¡ILUSTRACIÓN YA! LA BRUJERÍA EMPOBRECE A ÁFRICA
Sabido es que el debate más trascendente del África postcolonial es la dicotomía entre la tradición o modernidad. En alguna parte tengo escrito que se trata de una controversia falaz, puesto que son conceptos antitéticos, al ser posible una vía intermedia que concilie ambas propuestas. Ni el africano actual debe vivir como sus bisabuelos y tatarabuelos, ni estamos condenados a asumir reglas, ideas y comportamientos a nuestro juicio deshumanizadores impuestos por otras culturas. Esa necesaria síntesis nos permitiría caminar por el mundo con una personalidad propia, original. África no puede seguir recibiendo siempre, sino esforzarse por aportar a las demás civilizaciones su propia esencialidad. Y eso requiere una revisión profunda de nuestras tradiciones, de nuestro sistema cosmogónico.

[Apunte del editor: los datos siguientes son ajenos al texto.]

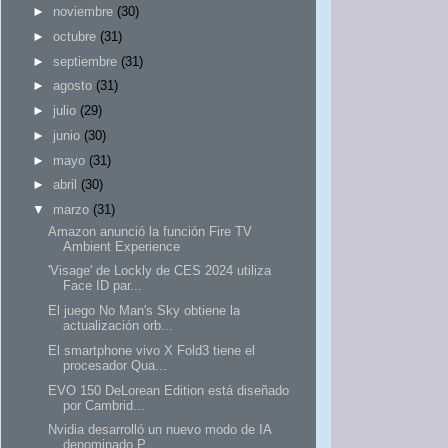
►
noviembre
(30)
►
octubre
(31)
►
septiembre
(31)
►
agosto
(31)
►
julio
(29)
►
junio
(30)
►
mayo
(31)
►
abril
(30)
▼
marzo
(31)
Amazon anunció la función Fire TV
Ambient Experience
'Visage' de Lockly de CES 2024 utiliza
Face ID par...
El juego No Man's Sky obtiene la
actualización orb...
El smartphone vivo X Fold3 tiene el
procesador Qua...
EVO 150 DeLorean Edition está diseñado
por Cambrid...
Nvidia desarrolló un nuevo modo de IA
denominado P...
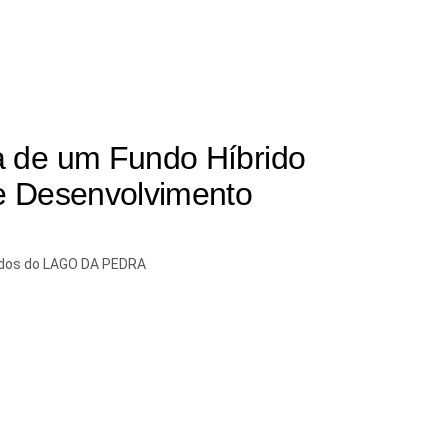
a de um Fundo Híbrido
de Desenvolvimento
ltados do LAGO DA PEDRA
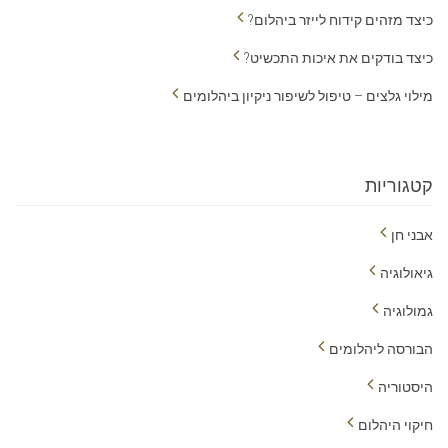
כיצד מזהים קידוח לייזר ביהלום?
כיצד בודקים את איכות התכשיט?
מילוי גלצים – טיפול לשיפור ניקיון ביהלומים
קטגוריות
אבני חן
גיאולוגיה
גמולוגיה
הבורסה ליהלומים
היסטוריה
חיקוי היהלום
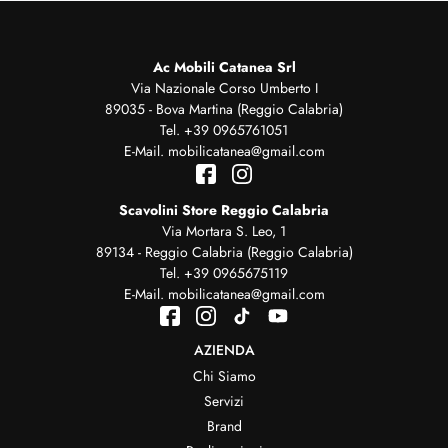
Ac Mobili Catanea Srl
Via Nazionale Corso Umberto I
89035 - Bova Martina (Reggio Calabria)
Tel.
+39 0965761051
E-Mail.
mobilicatanea@gmail.com
Scavolini Store Reggio Calabria
Via Mortara S. Leo, 1
89134 - Reggio Calabria (Reggio Calabria)
Tel.
+39 0965675119
E-Mail.
mobilicatanea@gmail.com
AZIENDA
Chi Siamo
Servizi
Brand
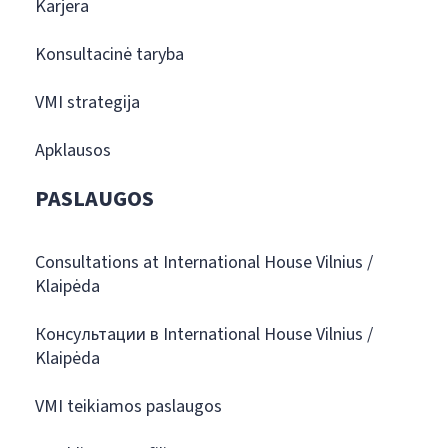
Karjera
Konsultacinė taryba
VMI strategija
Apklausos
PASLAUGOS
Consultations at International House Vilnius /
Klaipėda
Консультации в International House Vilnius /
Klaipėda
VMI teikiamos paslaugos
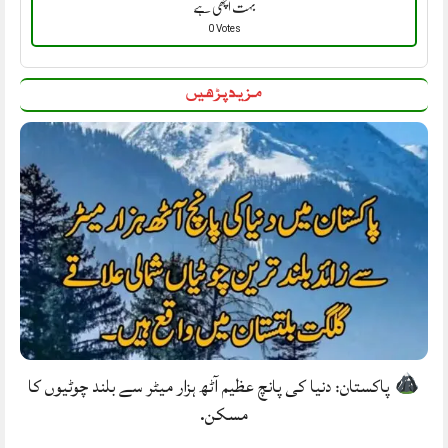
بہت اچھی ہے
0 Votes
مزید پڑھیں
پاکستان: دنیا کی پانچ عظیم آٹھ ہزار میٹر سے بلند چوٹیوں کا
مسکن.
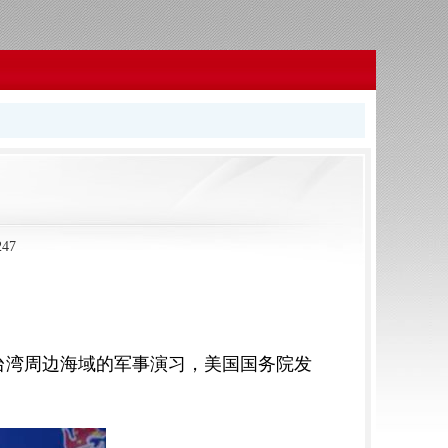
47
！
国台湾周边海域的军事演习，美国国务院发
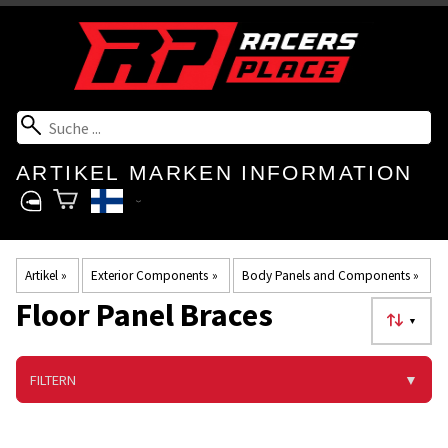
ARTIKEL
MARKEN
INFORMATION
Artikel
‪»
Exterior Components
‪»
Body Panels and Components
‪»
Floor Panel Braces
▼
FILTERN
▼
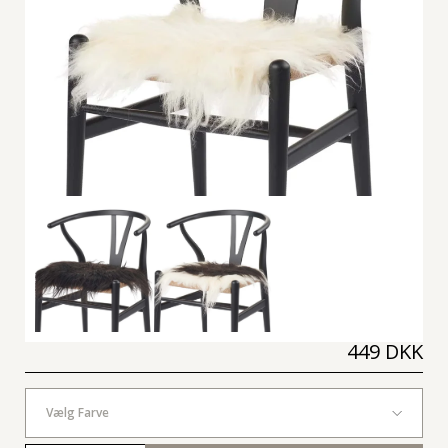
449 DKK
Vælg Farve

El concepto de cultura implica un imprescindible dinamismo, pues toda tradición que no se renueva lleva en sí el germen de su destrucción.
África posee muchos usos revisables, y otros cuya conservación y fomento pueden ser útiles a este mundo cada día más materialista y utilitarista. Uno de los primeros es la BRUJERÍA, con todas sus siniestras derivaciones. Cualquiera que se acerque a nuestras sociedades sabe que en África abundan los BRUJOS -conocidos como “MARABÚES” en algunos países francófonos-, y castas de “MEDICINEROS”, ADIVINOS Y HECHICEROS, a los que acuden a menudo ciudadanos ansiosos de medrar, mantener prebendas y sinecuras, conseguir el amor y la fidelidad del ser deseado. Poderes supuestamente mágicos a los que se recurre para delinquir; por ejemplo, amedrentando a millares de mujeres para que ejerzan la prostitución, según es notorio que practican las mafias del ramo. Como casi siempre, el dinero es el “poderoso caballero” que inspira y lo consigue todo, pues, dicen, la eficacia del conjuro depende del monto pagado. Nade de ello sería grave si se circunscribiera al terreno de la SUPERSTICIÓN, ese que no traspasa la de del usuario en su “conseguidor”; esos fenómenos se producen en otras sociedades, y los medios de comunicación del mundo entero están plagados de anuncios y reclamos de videntes y nigromantes.
En África, sin embargo, aún abundan prácticas esotéricas especialmente brutales que a menudo desembocan en sacrificios rituales de seres humanos. Sobre todo en vísperas electorales -de esas “elecciones” cuyos resultados se conocen de antemano aunque se disfracen de pluralistas-, o ante la posibilidad de una remodelación ministerial, nuestros caminos, ríos y esquinas aparecen jalonados de cadáveres emasculados, descerebrados u otros órganos cercenados. La consecuencia inmediata es el miedo que se apodera de la población, inducida a reconocer a los líderes presuntos poderes paranormales, o impidiéndole ver la simple realidad racional de que el súbito enriquecimiento de determinados personajes sólo se debe al latrocinio. Exista o no, la brujería se convierte así en otro poderosísimo mecanismo de opresión. La segunda consecuencia de tal dominio omnímodo es la banalización de la vida humana, en abierta contradicción con la concepción tradicional, que consagraba a la persona como eje del universo.
Como los africanos sí tenemos al menos nociones de la Historia Medieval y Moderna europeas, conocemos bien los drásticos métodos utilizados por las sociedades occidentales para erradicar las prácticas brujeriles. En pleno siglo XXI nadie puede abogar por la quema o por la tortura de tales individuos. Pero, ante realidades tan pavorosas, no cabe sino propiciar que la ILUSTRACIÓN, desprovista de la inherente deriva despótica, penetre de una vez entre nosotros.